A Grade 10 student in L’sitkuk First Nation says she wasn’t surprised by the contents of her English class which asked students to list the benefits of residential schools.
“Just from what I had previously been reading in the like in the first couple of units, it was just the wording and their way of thinking it was, I wasn’t completely shocked to see what they had written,” said Malaika Joudry-Martel.
Other parts of the curriculum include questions such as; why are poverty and alcoholism common problems among First Nations populations; why is unemployment high and how are modern First Nations Peoples taking responsibility for their future?

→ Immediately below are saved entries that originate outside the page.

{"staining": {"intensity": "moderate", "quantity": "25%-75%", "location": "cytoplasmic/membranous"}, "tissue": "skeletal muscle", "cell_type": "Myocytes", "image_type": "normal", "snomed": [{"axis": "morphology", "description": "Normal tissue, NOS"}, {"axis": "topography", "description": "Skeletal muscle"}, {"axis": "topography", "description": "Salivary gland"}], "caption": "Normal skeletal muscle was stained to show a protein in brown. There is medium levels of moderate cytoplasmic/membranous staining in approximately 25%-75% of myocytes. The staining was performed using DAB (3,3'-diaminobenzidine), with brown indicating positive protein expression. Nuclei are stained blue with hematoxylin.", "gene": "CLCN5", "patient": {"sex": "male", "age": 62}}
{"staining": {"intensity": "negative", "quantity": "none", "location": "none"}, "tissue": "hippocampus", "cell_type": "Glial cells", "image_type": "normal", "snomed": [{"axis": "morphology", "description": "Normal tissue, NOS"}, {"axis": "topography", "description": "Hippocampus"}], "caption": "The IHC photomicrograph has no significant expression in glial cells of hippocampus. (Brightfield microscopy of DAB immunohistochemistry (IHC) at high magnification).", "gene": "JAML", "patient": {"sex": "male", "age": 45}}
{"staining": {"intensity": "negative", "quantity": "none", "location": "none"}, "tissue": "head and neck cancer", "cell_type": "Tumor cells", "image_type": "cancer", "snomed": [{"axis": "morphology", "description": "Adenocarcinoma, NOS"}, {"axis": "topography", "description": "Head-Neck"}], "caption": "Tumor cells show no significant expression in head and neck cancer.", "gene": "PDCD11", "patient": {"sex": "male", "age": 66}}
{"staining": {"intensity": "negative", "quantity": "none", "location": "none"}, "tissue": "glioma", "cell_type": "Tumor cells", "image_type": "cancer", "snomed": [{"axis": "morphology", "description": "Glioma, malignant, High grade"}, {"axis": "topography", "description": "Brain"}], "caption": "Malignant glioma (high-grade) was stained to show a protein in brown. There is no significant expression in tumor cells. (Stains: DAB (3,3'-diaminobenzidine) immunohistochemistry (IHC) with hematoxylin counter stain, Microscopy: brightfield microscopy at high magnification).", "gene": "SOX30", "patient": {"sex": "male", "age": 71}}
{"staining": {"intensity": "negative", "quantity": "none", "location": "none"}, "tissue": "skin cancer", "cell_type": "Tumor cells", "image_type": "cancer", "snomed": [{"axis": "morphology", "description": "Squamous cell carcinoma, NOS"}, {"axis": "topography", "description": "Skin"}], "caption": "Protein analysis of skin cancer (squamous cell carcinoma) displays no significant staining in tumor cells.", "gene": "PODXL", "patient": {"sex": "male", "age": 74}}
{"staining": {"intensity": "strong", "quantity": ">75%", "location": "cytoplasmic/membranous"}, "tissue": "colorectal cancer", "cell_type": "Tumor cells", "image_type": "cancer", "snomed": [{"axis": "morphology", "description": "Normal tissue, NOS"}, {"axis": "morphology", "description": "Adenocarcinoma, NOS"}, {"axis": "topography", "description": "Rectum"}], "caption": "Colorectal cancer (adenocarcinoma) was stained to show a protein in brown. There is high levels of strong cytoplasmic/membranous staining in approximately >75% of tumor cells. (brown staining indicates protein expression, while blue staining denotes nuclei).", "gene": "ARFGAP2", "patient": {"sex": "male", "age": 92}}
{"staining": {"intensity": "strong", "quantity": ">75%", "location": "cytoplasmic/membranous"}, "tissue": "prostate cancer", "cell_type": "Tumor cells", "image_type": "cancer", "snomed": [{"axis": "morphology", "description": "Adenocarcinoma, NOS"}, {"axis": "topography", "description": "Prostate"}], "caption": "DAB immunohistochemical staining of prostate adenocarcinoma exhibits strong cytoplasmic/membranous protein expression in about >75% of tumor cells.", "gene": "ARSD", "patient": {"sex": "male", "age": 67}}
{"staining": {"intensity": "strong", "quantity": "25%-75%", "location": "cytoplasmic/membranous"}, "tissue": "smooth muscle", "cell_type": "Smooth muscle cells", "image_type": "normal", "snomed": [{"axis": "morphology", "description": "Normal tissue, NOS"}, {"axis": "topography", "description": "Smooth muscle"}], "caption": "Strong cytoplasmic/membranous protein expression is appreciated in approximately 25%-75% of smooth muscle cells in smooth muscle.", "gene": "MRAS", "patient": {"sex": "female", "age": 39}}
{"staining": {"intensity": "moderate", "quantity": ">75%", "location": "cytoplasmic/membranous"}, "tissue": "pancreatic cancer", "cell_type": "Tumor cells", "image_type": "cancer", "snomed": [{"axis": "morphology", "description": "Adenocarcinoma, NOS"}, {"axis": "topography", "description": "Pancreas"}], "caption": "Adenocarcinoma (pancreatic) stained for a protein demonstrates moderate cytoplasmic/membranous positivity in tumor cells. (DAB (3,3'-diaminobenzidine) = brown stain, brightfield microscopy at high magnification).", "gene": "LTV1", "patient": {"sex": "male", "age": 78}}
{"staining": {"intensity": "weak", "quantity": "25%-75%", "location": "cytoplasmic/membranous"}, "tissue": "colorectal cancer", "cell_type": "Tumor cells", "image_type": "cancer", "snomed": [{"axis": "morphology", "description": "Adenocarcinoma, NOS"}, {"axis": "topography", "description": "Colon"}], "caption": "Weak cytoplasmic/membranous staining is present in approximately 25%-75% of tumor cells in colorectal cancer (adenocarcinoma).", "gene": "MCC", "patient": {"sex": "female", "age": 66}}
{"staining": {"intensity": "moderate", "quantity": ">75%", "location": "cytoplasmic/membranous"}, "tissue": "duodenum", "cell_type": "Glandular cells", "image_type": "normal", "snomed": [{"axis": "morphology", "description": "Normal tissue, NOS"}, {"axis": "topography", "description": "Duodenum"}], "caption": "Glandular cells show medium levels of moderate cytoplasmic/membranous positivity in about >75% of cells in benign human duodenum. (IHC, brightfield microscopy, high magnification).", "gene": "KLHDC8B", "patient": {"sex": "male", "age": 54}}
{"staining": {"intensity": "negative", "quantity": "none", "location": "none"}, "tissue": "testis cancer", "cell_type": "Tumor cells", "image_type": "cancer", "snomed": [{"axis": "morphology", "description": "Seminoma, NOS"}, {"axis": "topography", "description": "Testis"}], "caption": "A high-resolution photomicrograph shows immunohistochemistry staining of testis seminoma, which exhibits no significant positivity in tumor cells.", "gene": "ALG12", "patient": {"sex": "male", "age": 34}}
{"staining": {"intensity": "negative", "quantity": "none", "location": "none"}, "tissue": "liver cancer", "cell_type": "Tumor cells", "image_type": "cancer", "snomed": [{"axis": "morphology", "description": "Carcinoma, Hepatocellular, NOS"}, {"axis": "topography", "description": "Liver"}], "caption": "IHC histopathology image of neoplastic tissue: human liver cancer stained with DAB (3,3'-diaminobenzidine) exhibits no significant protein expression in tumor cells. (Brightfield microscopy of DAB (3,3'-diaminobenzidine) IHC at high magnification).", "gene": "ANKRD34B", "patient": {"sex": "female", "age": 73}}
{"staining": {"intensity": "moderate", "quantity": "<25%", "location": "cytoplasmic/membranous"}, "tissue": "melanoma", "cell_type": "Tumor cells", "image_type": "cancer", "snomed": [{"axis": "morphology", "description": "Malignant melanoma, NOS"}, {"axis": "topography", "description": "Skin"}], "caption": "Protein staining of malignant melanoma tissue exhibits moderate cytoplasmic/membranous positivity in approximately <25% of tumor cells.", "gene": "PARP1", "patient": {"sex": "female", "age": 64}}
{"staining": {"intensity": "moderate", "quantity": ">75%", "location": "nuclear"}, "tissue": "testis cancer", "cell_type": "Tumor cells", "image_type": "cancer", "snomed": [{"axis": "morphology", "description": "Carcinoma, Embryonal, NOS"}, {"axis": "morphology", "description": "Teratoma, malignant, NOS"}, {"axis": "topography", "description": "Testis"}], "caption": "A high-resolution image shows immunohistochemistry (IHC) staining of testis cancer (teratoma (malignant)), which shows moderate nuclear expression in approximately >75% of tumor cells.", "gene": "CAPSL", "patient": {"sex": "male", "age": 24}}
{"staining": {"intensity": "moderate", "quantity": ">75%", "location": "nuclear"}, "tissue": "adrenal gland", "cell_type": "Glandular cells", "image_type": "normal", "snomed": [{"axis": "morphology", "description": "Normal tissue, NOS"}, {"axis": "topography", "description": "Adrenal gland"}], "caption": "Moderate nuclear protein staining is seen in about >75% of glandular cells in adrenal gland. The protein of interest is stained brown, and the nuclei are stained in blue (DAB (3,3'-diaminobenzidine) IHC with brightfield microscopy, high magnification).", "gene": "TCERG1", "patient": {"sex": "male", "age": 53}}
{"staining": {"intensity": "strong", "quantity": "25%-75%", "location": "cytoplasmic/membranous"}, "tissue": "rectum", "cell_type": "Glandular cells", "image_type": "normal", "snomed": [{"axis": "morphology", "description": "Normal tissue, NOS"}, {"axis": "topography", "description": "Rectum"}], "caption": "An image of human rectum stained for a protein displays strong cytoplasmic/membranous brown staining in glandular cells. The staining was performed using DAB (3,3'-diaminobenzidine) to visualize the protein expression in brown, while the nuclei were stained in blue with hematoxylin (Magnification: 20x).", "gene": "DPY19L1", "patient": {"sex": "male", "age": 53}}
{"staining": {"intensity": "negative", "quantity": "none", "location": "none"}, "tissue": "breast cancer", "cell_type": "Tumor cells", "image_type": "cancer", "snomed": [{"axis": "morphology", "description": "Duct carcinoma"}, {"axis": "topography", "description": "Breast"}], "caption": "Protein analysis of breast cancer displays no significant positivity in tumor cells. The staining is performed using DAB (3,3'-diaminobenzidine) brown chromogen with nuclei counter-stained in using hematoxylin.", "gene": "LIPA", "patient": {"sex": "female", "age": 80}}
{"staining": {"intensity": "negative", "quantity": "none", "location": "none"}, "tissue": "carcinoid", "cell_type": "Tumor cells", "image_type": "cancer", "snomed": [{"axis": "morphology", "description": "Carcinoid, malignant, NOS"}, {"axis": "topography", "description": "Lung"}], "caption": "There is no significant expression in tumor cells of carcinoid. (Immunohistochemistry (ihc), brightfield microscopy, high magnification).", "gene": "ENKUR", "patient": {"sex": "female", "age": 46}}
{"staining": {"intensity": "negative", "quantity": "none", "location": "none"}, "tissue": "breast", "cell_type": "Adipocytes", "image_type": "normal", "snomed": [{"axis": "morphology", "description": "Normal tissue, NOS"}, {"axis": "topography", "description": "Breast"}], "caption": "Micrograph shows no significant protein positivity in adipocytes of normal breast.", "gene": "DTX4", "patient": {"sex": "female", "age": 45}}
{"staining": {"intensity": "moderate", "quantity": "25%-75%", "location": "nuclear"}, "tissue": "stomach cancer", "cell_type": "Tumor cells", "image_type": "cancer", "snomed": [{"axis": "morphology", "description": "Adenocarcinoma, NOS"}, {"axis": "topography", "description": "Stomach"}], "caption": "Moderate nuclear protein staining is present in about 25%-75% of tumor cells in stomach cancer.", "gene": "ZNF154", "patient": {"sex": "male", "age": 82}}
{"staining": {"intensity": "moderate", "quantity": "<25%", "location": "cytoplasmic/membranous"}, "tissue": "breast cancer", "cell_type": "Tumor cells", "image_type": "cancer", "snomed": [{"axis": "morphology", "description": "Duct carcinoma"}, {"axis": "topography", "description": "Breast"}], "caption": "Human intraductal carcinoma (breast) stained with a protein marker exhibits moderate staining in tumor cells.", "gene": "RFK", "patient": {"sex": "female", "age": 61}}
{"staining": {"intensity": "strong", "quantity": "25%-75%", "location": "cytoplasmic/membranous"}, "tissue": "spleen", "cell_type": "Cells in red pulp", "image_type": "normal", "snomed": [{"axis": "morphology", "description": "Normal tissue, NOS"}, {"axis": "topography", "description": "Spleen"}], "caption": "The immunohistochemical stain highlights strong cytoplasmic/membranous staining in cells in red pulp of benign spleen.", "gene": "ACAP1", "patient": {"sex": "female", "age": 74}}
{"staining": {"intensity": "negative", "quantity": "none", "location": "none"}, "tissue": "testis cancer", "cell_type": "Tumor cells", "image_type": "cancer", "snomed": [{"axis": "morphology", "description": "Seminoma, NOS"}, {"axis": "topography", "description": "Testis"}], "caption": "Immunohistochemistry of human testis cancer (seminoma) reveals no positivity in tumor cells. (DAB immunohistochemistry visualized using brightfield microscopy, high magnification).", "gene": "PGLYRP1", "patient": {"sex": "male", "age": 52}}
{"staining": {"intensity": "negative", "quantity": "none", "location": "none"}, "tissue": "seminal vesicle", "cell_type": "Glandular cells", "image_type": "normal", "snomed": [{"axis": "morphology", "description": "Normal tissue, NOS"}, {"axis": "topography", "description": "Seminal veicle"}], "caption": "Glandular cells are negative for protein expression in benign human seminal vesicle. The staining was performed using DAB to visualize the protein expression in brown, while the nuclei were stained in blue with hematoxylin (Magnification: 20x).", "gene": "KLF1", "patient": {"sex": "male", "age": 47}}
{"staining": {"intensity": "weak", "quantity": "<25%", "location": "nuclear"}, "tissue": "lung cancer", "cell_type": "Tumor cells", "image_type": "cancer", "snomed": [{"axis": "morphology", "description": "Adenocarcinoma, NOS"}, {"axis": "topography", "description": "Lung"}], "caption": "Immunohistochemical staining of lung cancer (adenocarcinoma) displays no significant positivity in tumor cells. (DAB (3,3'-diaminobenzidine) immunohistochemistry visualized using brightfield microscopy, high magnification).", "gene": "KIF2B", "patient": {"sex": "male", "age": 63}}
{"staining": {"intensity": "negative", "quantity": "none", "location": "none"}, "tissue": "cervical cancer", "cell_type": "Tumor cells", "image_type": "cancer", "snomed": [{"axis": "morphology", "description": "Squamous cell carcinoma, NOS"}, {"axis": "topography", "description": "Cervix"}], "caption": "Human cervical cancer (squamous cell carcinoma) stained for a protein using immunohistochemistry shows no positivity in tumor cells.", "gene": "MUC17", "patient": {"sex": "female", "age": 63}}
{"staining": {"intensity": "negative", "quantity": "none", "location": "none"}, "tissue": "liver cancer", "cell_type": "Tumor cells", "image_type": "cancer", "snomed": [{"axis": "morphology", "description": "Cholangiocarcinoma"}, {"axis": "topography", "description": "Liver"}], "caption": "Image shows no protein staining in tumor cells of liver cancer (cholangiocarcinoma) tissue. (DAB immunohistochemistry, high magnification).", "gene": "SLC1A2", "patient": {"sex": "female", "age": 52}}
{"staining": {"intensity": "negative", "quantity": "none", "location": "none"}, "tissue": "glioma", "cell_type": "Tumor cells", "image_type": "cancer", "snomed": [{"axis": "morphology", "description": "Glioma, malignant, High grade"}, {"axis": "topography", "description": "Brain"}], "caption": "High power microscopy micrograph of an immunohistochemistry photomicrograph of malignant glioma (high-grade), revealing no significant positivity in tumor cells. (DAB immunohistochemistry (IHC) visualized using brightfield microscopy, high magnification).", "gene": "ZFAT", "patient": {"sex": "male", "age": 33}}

Shalan Joudry, a playwright, poet and story teller of Mi’kmaq tradition and language says she thought this part of Canada was behind us, “I saw the residential school discussion about what are some of the advantages, what are some of the good things about the residential school and wait a second, I thought we in Canada dealt with this type of curriculum?”
Joudry pulled Malaika from the course.
“Because not only is this unit problematic but its, it just shows the systemic problem with the whole course of the perspective throughout the course and so I don’t want her to learn that perspective,” she said.
Derek Mombourquette, minister of Education in Nova Scotia said the course was removed.
“I’m going to reach out to other Mi’kmaq leaders in the province as well to have a conversation with them and again reaffirming that as a province we take the recommendations of truth and reconciliation very seriously education is a big piece of that,” he said.
Editor’s Note: This story was amended 18/08/21 to correctly spell Joudry.